▶ What you have to do
Records follow. Pull out every line that contains "strategic".

• • • • •

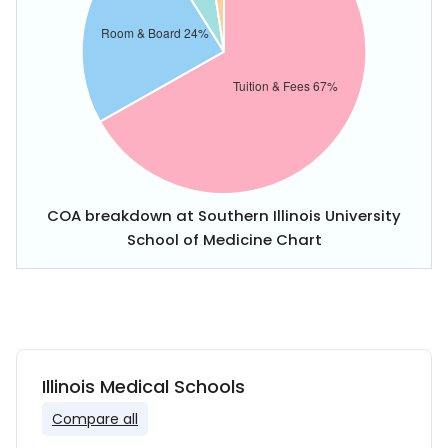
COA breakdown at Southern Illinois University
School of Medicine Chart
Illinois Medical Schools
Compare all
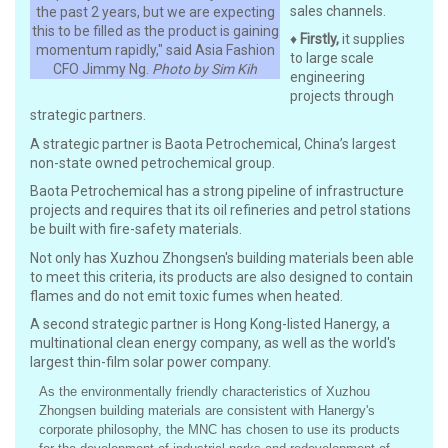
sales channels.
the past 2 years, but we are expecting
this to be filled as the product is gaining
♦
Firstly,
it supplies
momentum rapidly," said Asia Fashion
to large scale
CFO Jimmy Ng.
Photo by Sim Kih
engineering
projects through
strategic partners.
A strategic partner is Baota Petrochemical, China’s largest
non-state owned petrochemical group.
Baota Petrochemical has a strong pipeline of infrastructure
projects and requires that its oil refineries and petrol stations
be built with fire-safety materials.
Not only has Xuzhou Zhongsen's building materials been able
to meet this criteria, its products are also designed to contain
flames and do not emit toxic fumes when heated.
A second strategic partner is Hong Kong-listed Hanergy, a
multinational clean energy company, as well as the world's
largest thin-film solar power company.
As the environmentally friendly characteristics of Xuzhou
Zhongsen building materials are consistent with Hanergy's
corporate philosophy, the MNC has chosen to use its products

• • • • •

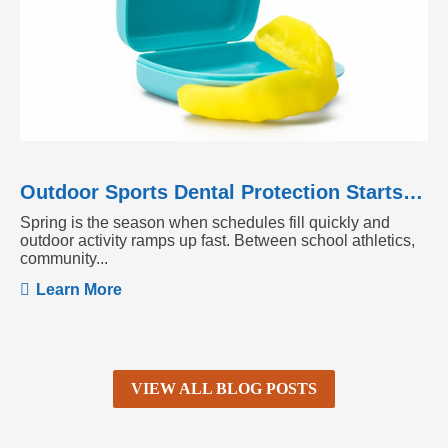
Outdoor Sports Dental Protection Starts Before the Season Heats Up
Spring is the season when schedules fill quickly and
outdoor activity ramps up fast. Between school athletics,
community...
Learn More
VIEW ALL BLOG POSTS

• • • • •

▶ Response to the task
strategic partners.
A strategic partner is Baota Petrochemical, China’s largest
A second strategic partner is Hong Kong-listed Hanergy, a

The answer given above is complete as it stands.